Open
Bug 115328
Opened 23 years ago
Updated 2 years ago
Save As Web Page Complete saves both scripts and output from scripts, resulting in duplicated content
Categories
(Core :: DOM: Navigation, defect)
Core
DOM: Navigation
Tracking
()
NEW
Future
People
(Reporter: adamlock, Unassigned)
References
Details
(Keywords: dataloss, topembed-, Whiteboard: se-radar)
Attachments
(1 file)
(deleted),
text/html
|
Details |
In mfcEmbed load a page containing some JS that adds extra elements (e.g. banner
adverts). Call nsIWebBrowserPersist::SaveDocument on webBrowser and it saves the
modified DOM not, the original one.
This means that the saved copy contains the elements added by the JS and when
saved copy is loaded again, the JS runs once more adding more elements
effectively doubling up everything.
If possible, webBrowser should pull the original HTML from the cache for the
current page, parse that into its own DOM and save from that.
Comment 1•23 years ago
|
||
Sample website:
http://msn.espn.go.com/main.html
Menus at top and bottom of page as well as flash content are added by
document.write() statements.
*** Bug 118792 has been marked as a duplicate of this bug. ***
Expand this bug to cover the general issue of how to get a fresh DOM from the
cached data for the currently loaded URI. I think it could be pretty tricky,
especially when frames and such are taken into account.
OS: Windows 2000 → All
Hardware: PC → All
Summary: webbrowser saves the modified DOM, not the original → Dirty DOM being fed to webbrowserpersist - need to parse a fresh one from cache
Comment 4•23 years ago
|
||
This makes the save webpage complete feature completely useless to me. No
chance of getting to this sooner? Also, it's in all builds, not just embedding
ones.
There is not much I can do about this problem until there is some way of
obtaining the original DOM (and sub-DOMs for framesets) for a given URI. To me
that means either a copy of the original should be kept for such purposes, or it
should be possible to reconstruct one from the cached data.
Comment 6•23 years ago
|
||
The original DOM is not accessible after it's loaded, we don't keep an extra
copy of the DOM in memory for obvious reasons.
Comment 8•23 years ago
|
||
*** Bug 137784 has been marked as a duplicate of this bug. ***
Comment 9•23 years ago
|
||
Can't the solution used for bug 40867 be used here to get back the original
content ?
Of course you still would need to reparse the DOM from the copy in the cache.
Comment 10•23 years ago
|
||
given the complexity of the true fix here (after discussions with Adam), we're
topembed minusing this.
Comment 11•23 years ago
|
||
Internal Reference:
http://bugscape.netscape.com/show_bug.cgi?id=12989
Comment 12•23 years ago
|
||
*** Bug 148614 has been marked as a duplicate of this bug. ***
Reporter | ||
Comment 13•22 years ago
|
||
*** Bug 154902 has been marked as a duplicate of this bug. ***
Comment 14•22 years ago
|
||
another sample: doing a save "web page, complete" on the following page with
frames also exhibits this bug:
http://developer.apple.com/techpubs/macosx/Essentials/AquaHIGuidelines/index.html
Whiteboard: se-radar
Comment 15•22 years ago
|
||
Would Mozilla use the current DOM or a new DOM (from the cached html) when
determining which images to save?
Comment 16•22 years ago
|
||
Requested downgrade of stopper status on proprietary embed client - request
denied. Adding kw:topembed to open this up for review.

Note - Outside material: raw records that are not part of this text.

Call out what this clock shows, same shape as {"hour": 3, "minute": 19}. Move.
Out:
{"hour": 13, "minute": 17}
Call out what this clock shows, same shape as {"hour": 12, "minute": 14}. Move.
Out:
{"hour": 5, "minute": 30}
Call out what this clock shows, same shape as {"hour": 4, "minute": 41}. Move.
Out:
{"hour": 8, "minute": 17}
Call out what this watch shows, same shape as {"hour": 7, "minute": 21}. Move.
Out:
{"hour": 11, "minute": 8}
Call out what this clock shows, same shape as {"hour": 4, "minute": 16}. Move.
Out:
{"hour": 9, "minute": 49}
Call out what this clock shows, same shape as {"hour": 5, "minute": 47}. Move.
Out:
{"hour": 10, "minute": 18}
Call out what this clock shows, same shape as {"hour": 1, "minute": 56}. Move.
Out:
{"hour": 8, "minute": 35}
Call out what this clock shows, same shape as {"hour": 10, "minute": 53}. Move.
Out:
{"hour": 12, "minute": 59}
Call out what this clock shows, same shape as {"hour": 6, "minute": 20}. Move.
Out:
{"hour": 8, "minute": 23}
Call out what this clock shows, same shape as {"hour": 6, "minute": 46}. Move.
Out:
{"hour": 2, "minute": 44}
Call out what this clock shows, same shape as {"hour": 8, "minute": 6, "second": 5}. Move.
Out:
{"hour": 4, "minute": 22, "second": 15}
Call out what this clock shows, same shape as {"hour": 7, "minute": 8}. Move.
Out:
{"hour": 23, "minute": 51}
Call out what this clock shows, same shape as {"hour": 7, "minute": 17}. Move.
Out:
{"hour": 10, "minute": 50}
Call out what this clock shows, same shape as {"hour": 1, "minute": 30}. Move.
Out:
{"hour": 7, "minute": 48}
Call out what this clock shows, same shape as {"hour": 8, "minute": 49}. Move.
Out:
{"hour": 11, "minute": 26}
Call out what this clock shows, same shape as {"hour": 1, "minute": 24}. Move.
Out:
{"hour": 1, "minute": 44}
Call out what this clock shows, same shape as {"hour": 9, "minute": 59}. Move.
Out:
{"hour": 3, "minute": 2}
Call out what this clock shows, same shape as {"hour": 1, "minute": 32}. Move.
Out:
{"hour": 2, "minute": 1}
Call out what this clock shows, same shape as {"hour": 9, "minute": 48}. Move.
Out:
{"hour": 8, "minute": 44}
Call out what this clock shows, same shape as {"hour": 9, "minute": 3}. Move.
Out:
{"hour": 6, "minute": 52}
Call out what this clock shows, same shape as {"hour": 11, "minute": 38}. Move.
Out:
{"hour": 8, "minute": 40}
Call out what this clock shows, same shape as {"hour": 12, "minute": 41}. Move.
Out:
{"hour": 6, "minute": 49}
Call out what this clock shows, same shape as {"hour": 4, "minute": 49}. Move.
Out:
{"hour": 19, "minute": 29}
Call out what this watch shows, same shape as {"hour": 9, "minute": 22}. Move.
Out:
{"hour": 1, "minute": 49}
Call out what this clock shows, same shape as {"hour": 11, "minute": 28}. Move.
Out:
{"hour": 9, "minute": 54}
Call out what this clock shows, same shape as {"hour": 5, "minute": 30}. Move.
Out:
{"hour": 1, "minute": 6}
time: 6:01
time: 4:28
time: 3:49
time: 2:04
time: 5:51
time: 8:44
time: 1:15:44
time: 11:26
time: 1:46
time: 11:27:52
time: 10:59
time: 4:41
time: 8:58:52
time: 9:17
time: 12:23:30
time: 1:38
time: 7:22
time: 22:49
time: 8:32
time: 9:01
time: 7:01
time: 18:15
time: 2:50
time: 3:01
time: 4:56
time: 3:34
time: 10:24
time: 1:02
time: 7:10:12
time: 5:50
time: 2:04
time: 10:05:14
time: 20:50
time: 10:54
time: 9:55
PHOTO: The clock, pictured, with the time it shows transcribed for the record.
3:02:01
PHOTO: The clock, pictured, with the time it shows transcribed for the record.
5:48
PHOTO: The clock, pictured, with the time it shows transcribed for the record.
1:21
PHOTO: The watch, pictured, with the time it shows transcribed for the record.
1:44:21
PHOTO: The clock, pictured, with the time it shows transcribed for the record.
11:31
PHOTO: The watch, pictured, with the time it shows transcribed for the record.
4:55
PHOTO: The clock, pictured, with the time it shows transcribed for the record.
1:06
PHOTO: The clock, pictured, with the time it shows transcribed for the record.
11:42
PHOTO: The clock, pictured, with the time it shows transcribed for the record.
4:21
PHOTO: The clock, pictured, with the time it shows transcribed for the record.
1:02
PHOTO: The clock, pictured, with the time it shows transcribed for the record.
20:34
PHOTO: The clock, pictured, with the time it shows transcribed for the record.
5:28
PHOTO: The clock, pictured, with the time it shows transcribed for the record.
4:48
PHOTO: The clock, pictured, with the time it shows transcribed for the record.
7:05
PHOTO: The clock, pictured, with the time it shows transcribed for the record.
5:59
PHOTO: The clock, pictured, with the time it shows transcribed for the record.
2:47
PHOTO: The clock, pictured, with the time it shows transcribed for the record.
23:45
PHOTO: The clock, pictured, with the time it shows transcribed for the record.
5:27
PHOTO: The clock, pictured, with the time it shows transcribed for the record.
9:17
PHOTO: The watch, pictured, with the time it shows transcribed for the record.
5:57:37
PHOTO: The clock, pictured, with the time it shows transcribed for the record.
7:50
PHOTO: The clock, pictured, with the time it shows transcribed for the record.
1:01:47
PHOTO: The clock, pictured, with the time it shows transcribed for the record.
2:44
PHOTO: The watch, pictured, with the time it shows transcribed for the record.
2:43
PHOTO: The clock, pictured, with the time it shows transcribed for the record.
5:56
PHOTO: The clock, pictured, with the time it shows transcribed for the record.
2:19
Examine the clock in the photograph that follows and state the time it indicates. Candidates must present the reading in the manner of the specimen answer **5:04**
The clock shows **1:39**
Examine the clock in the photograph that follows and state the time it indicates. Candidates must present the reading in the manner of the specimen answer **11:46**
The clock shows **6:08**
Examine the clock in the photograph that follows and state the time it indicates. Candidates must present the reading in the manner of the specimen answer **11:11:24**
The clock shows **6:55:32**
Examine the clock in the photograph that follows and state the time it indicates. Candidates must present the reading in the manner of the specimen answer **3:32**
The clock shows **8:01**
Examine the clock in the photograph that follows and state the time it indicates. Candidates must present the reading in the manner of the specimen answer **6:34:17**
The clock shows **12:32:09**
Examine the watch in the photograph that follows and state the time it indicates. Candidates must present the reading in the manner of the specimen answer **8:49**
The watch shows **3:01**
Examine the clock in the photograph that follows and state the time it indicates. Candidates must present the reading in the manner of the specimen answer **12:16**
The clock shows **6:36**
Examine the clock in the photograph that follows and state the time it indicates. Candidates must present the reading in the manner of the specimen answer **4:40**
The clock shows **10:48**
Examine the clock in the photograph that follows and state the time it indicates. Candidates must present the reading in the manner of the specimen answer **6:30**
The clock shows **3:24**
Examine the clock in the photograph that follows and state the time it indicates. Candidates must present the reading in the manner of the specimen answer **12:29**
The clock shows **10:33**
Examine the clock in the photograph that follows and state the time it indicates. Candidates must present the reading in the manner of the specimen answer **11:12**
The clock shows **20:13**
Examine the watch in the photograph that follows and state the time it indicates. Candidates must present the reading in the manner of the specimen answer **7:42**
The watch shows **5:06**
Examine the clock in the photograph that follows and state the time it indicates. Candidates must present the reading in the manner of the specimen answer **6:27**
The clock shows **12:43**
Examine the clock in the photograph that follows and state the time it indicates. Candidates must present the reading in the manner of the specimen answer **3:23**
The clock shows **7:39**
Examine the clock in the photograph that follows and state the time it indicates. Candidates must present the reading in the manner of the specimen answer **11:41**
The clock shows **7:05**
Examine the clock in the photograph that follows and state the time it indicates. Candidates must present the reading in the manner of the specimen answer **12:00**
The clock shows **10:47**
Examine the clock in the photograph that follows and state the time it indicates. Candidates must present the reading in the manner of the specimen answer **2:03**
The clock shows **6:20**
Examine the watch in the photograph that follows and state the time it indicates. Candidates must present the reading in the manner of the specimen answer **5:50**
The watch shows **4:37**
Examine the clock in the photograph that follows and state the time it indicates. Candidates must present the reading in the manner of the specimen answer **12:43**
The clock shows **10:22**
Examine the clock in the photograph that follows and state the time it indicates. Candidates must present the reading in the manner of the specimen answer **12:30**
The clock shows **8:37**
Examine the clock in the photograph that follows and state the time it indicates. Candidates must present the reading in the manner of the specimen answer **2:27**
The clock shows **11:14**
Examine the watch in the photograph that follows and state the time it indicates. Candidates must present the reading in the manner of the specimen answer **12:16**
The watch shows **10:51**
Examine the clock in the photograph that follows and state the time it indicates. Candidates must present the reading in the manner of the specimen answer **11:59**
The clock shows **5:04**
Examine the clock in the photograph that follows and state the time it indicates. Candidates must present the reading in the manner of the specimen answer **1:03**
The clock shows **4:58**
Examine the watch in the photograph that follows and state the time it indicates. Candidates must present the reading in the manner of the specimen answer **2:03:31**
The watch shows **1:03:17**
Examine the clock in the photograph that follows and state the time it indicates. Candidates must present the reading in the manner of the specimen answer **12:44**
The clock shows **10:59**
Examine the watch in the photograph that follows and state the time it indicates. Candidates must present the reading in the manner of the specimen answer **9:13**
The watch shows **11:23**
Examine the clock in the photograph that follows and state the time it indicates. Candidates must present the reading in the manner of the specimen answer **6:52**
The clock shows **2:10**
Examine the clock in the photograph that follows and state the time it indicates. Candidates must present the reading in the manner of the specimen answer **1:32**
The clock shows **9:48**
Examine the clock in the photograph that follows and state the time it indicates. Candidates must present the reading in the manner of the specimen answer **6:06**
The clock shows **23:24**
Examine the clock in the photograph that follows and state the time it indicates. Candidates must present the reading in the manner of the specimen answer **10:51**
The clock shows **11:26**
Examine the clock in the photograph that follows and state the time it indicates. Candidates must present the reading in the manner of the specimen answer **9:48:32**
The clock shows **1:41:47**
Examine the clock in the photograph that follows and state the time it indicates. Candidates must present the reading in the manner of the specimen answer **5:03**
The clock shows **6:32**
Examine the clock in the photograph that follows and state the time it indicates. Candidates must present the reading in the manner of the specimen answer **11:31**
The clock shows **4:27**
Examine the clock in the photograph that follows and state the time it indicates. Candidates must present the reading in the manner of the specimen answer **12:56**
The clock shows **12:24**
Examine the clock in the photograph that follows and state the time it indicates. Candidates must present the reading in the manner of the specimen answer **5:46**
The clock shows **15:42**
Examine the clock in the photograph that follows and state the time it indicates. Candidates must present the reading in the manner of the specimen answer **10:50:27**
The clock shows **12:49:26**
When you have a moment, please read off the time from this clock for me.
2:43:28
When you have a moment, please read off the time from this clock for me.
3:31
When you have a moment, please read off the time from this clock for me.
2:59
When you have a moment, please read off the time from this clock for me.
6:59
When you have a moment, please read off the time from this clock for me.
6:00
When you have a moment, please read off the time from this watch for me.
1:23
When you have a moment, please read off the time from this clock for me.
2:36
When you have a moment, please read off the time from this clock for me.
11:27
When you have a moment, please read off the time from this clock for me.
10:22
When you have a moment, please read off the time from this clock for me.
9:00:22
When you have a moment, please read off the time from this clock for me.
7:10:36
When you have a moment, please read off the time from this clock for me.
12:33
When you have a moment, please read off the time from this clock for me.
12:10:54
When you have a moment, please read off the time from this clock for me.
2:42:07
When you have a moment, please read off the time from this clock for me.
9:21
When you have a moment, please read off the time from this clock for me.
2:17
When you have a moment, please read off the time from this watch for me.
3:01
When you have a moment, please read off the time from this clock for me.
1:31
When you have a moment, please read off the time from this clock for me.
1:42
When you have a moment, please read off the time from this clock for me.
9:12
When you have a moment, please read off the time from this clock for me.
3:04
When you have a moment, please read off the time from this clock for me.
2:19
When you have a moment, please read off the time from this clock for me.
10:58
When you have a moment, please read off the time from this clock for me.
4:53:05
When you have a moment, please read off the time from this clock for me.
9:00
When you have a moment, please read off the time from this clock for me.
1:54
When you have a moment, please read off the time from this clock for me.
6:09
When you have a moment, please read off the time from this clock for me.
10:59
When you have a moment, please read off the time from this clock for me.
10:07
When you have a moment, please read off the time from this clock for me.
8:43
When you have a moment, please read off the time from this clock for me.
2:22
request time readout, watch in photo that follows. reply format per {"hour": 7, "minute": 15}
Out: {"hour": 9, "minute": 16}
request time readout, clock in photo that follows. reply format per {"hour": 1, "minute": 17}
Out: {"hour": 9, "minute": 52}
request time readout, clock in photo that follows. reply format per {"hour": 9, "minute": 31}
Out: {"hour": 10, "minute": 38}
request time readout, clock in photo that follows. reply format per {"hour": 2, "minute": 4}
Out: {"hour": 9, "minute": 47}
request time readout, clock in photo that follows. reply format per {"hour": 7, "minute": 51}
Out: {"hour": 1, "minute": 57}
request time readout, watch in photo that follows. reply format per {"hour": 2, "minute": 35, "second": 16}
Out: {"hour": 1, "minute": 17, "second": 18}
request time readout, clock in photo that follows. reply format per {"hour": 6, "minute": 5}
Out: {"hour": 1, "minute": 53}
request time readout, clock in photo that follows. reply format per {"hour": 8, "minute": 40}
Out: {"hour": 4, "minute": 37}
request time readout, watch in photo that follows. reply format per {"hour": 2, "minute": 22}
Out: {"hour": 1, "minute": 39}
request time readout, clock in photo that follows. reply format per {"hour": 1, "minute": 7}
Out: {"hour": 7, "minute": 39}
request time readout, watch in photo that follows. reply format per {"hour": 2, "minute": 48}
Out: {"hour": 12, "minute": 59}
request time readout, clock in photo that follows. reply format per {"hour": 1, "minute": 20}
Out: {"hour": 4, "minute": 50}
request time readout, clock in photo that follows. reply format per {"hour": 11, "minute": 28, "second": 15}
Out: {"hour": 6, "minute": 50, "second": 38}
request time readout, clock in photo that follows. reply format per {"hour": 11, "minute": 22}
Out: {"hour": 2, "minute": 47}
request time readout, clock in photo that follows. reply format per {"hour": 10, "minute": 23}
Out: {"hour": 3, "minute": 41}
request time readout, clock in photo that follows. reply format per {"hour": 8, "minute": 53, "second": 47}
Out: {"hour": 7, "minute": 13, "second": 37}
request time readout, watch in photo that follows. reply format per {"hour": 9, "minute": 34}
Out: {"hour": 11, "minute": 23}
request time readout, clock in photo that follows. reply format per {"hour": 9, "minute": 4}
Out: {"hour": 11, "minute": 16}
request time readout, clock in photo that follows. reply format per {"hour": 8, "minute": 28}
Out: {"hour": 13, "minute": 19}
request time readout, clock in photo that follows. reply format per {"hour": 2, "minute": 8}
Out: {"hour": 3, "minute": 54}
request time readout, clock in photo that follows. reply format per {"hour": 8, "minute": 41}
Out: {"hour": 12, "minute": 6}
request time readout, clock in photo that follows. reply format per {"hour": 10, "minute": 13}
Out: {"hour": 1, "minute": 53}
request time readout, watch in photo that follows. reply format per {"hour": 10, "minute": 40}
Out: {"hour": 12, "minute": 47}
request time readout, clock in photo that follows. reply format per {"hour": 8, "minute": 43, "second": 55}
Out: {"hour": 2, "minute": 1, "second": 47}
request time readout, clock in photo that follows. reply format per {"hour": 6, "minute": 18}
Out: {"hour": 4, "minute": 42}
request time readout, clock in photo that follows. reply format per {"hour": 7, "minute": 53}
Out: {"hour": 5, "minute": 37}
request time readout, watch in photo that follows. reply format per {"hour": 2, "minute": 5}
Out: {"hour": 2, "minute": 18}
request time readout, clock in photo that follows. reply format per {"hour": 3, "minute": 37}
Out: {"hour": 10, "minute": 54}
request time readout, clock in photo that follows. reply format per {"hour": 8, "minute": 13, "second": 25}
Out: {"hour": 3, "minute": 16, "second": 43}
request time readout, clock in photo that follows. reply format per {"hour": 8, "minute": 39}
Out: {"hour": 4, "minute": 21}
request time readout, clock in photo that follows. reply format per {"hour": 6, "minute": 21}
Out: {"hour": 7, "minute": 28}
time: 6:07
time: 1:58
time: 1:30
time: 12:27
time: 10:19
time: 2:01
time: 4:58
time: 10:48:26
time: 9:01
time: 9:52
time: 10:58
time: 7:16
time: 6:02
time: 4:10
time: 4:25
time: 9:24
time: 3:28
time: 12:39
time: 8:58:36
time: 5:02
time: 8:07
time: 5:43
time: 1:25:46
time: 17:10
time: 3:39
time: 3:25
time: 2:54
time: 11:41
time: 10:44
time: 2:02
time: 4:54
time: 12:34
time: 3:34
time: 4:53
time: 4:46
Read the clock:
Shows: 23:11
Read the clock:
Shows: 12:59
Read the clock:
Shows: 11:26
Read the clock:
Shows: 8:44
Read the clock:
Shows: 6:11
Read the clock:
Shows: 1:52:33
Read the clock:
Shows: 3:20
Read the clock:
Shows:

Please see:
http://bugscape.netscape.com/show_bug.cgi?id=12989
for more detailed information.
Comment 18•22 years ago
|
||
*** Bug 179490 has been marked as a duplicate of this bug. ***
Comment 19•22 years ago
|
||
*** Bug 182546 has been marked as a duplicate of this bug. ***
Comment 20•22 years ago
|
||
By the definitions on <http://bugzilla.mozilla.org/bug_status.html#severity> and
<http://bugzilla.mozilla.org/enter_bug.cgi?format=guided>, crashing and dataloss
bugs are of critical or possibly higher severity. Only changing open bugs to
minimize unnecessary spam. Keywords to trigger this would be crash, topcrash,
topcrash+, zt4newcrash, dataloss.
Severity: normal → critical
Comment 21•22 years ago
|
||
5/5 EDT triage: minusing topembed+ status. Dropping this from the radar to
better focus on existing working set.
Comment 22•21 years ago
|
||
*** Bug 218416 has been marked as a duplicate of this bug. ***
Comment 23•20 years ago
|
||
*** Bug 274745 has been marked as a duplicate of this bug. ***
Comment 24•20 years ago
|
||
*** Bug 283622 has been marked as a duplicate of this bug. ***
Comment 25•19 years ago
|
||
*** Bug 299752 has been marked as a duplicate of this bug. ***
Comment 26•19 years ago
|
||
Hrm, I don't want it to save the original HTML, I want it to save the current
DOM exactly as I see it on the screen; but in that case I probably also want to
remove all scripts from the page.
Comment 27•19 years ago
|
||
If you remove all scripts, then the page may not work properly after being saved...
Comment 28•19 years ago
|
||
Well, in most cases I don't want it to "work" at all: most of the time when I
save a page it is a receipt or other record of what I am currently viewing: I
don't want it to change and I don't want it to run scripts with the security
privileges of a file: URL anyway (that's a different bug, I know).
I can understand there might be other situations in which saving the original
HTML with all its scripts is a good idea, but I don't want this behavior to be
left undiscussed and treated as if there was only one true way.
Comment 29•19 years ago
|
||
(In reply to comment #28)
> Well, in most cases I don't want it to "work" at all: most of the time when I
> save a page it is a receipt or other record of what I am currently viewing: I
> don't want it to change and I don't want it to run scripts with the security
> privileges of a file: URL anyway (that's a different bug, I know).
>
> I can understand there might be other situations in which saving the original
> HTML with all its scripts is a good idea, but I don't want this behavior to be
> left undiscussed and treated as if there was only one true way.
In my opinion, the discussion whether the JavaScript-implementation of Firefox
is secure or not is another issue. It has nothing to do with saving the webpage.
The Internet Explorer uses its own Model for saving - that is ****. Opera does
almost what I want - save the webpage exactly how it comes from the server, but
Opera does not change the links between <noscript>-tags. I think that "HTTrack
Website Copier" is a good example of how to save a webpage. It leaves the files
as they are and replaces all the links in a webpage with relative paths and
saves the referenced files (for example images, css, scripts, ...). Since
HTTrack is open source, maybe this is a possible way for Firefox too.
Updated•19 years ago
|
Summary: Dirty DOM being fed to webbrowserpersist - need to parse a fresh one from cache → Save As Web Page Complete saves both scripts and output from scripts, resulting in duplicated content
Comment 30•19 years ago
|
||
I encountered this problem today at Eyewonder. I'll attach a testcase in a sec.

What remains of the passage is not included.